Decision Making

Going with your gut

Thomas Bosshard
  • Thomas Bosshard

Categories

  • Decision Making

Recent studies from psychologists and neuroscientists are beginning to unravel how we use our intuition to make the right decisions.

Compared with careful analysis, intuition has always been viewed as a less effective approach to decision making. Whereas going with your first best feeling might seem efficient for snap decisions that are mostly routine and insignificant, for bigger decisions we usually favor a rational approach, for example by weighing written lists of pros and cons.

The importance of the rational approach to successful decision-making is being challenged by a growing body of research on intuition. German psychologist Gerd Gigerenzer, whose book “Gut Feelings: The Intelligence of the Unconscious” gained a lot of attention, maintains that rational decisions are slow and in some situations demand too much information.  His research has shown that a decision procedure based on simple heuristics – unconscious mental processes – often yields better results than one based on logical reasoning. For example, as a result of the effect of the “recognition heuristic” on investment decisions, which basically means to go with what you know, portfolios unskilled investors made up of the most frequently recognized companies (“high-recognition portfolios”) did better on the stock market than professional ones. Or, as Prof. Gigerenzer puts it, “the intuitive wisdom of the semi-ignorant outperformed the calculations of the experts.”

As Prof. Gigerenzer sees it, a more detailed analysis does not necessarily improve a decision, but can often make it worse. In other words, the common belief that more information is always better might not apply to all situations because it can also distract us from focusing on the few simple aspects of a problem that matter: “The more options one has, the more possibilities for experiencing conflict arise, and the more difficult it becomes to compare the options.”

Does this mean that there might be a beneficial degree of ignorance when it comes to making decisions? Daniel Kahneman and Amos Tversky (1982) have famously shown that our decision-making procedures often consist of simple heuristics that guide us through an increasingly complex world teeming with information (see our blogpost on behavioral economics). And as society and businesses place greater emphasis on the speed and efficiency of decision-making, the intuitive approach might have its clear merits. However, as various psychologists have pointed out, heuristics are often prone to mistakes and biases.  In terms of information, our gut feeling can be influenced by the “availability bias” -- the implicit assumption that the most easily available information is also the most relevant.

Comparing intuition directly with analytical reasoning, researchers from Boston College, George Mason University and Rice University identified conditions in which intuition is truly an effective way to make the right decisions. Their findings show that people can rely on intuition when making a broad evaluation that does not include a subset of additional decisions and when they have in-depth knowledge in the area of the subject, also referred to as domain expertise. So should you only trust your gut when you’re an expert? Organizational psychologist and co-author Michael Pratt’s conclusion is yes: “If you're working in an industry where you've risen through the ranks, your domain expertise will likely better serve an intuitive approach.

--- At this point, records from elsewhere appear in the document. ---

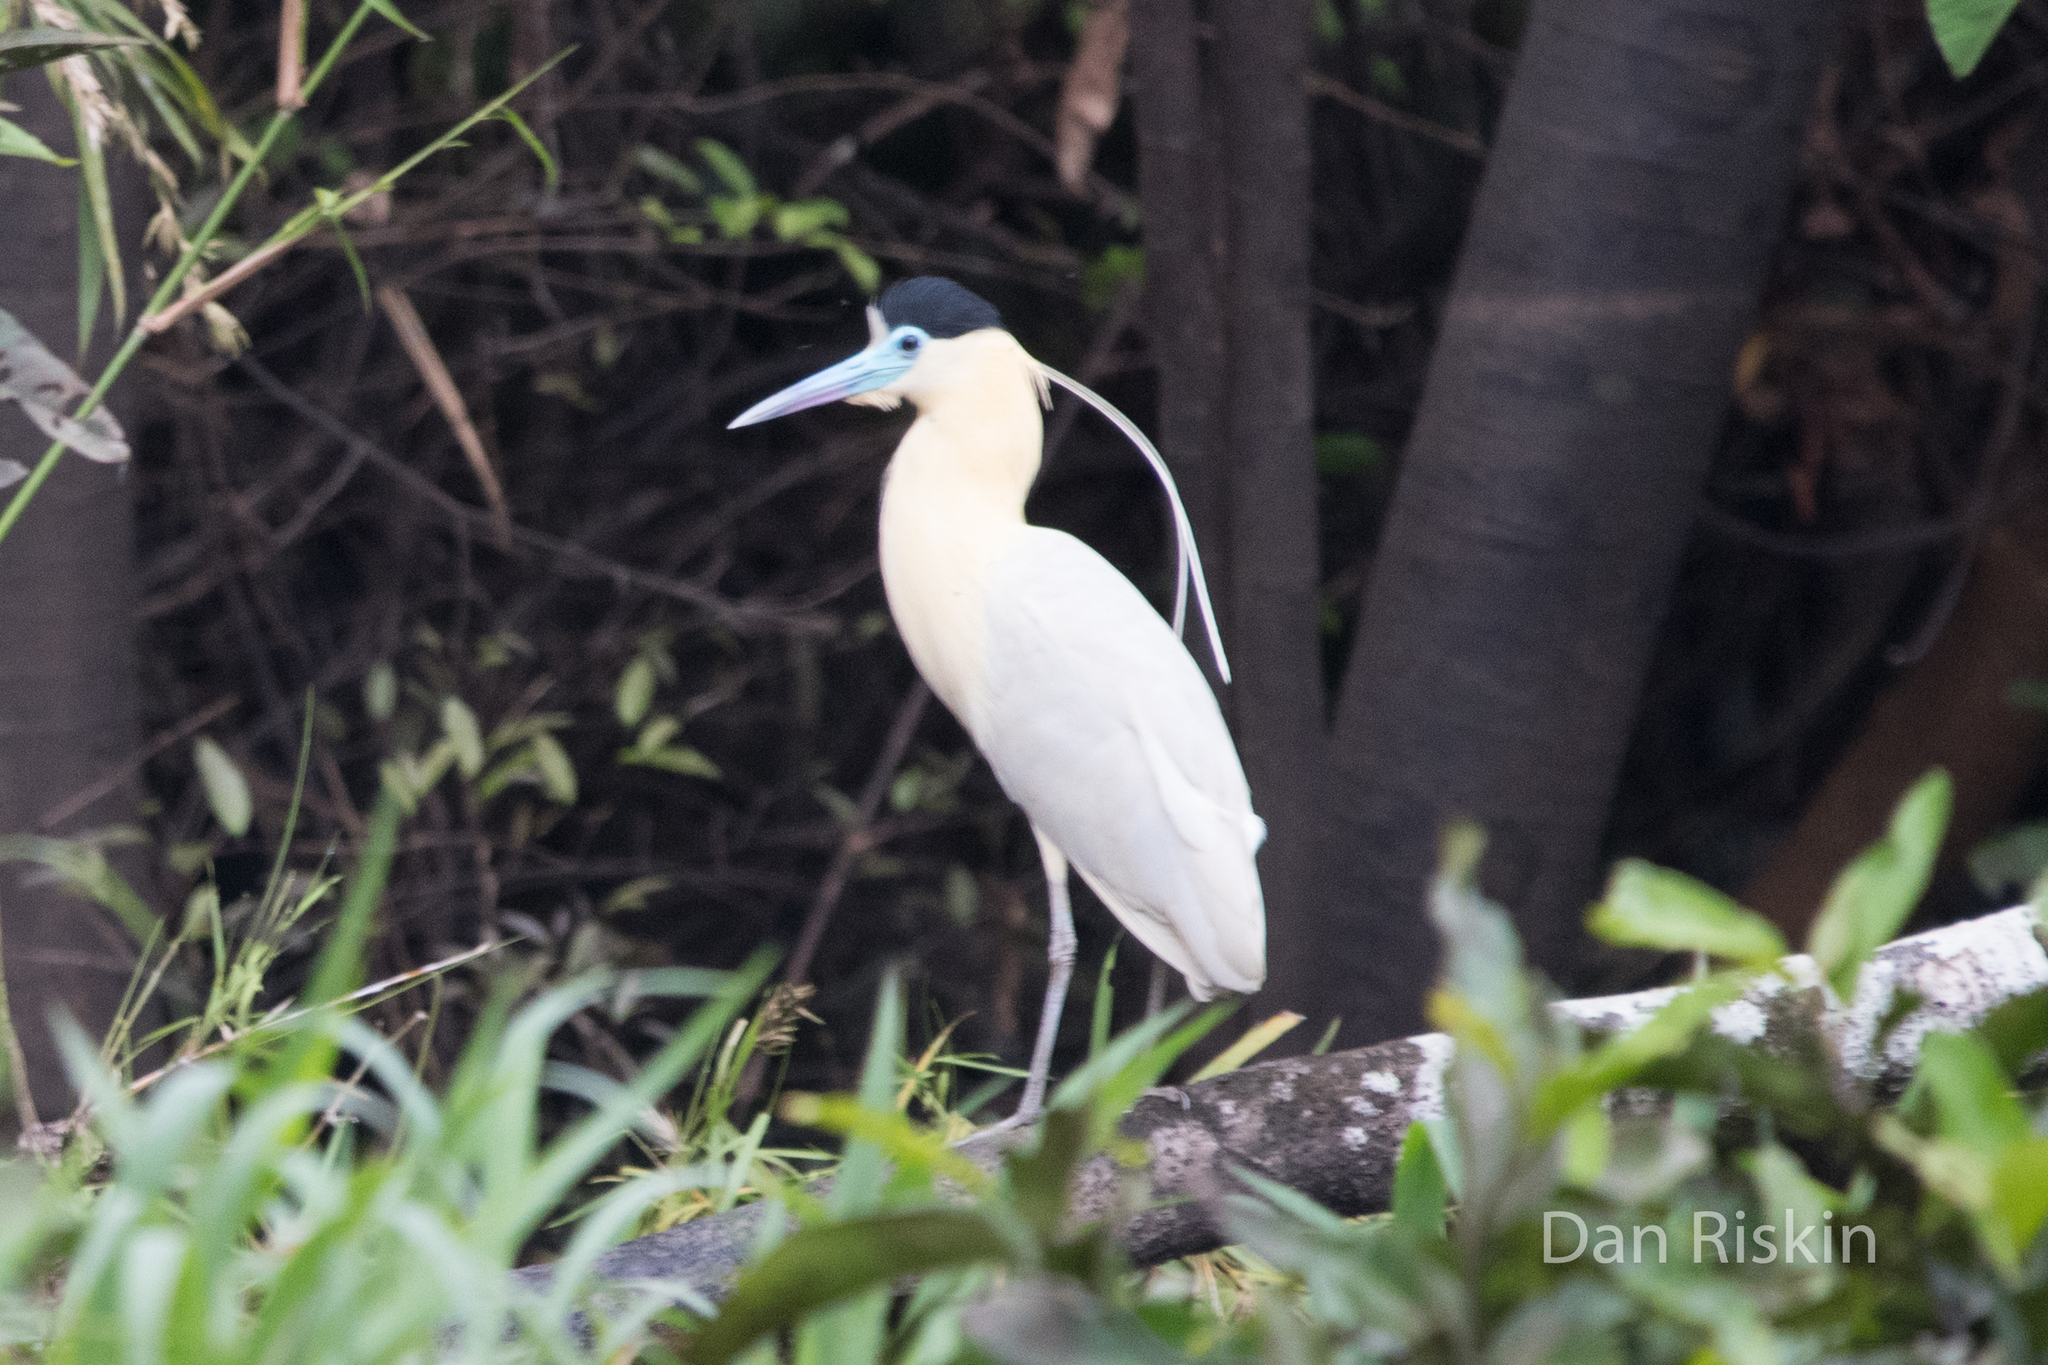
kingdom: Animalia
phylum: Chordata
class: Aves
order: Pelecaniformes
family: Ardeidae
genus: Pilherodius
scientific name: Pilherodius pileatus
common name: Capped heron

If you gained your expertise in a different field, you may not have the background to rely as strongly on your intuition."

An area where effective fast decision making plays an important role is healthcare. Here studies have suggested that intuition should be seen as a highly important diagnostic procedure in its own right. In fact, a clinician's intuitive feeling that something is wrong appears to have even greater diagnostic value than most symptoms and signs, according to a study by researchers from Oxford and Belgium. On the other hand, for a gut feeling to arise in the first place, some sort of expertise or previous experience must already be there, perhaps hidden in the deep levels of our subconscious minds and memories. Intuition has been explained as the feeling that arises when your brain makes an instant connection between what's happening in the present and a similar circumstance from somewhere in your past. So if there is no experience to draw from within a domain, we most probably also will not be experiencing gut feelings about it.

Yet if intuition is more efficient than careful analysis, why go through the effort of a slow, deliberate reasoning process when we can make better decisions by using our intuition? One possible interpretation is that intuition could still qualify as reasoning, albeit in its most simple and unconscious form: one that makes the more effortful form possible in the first place.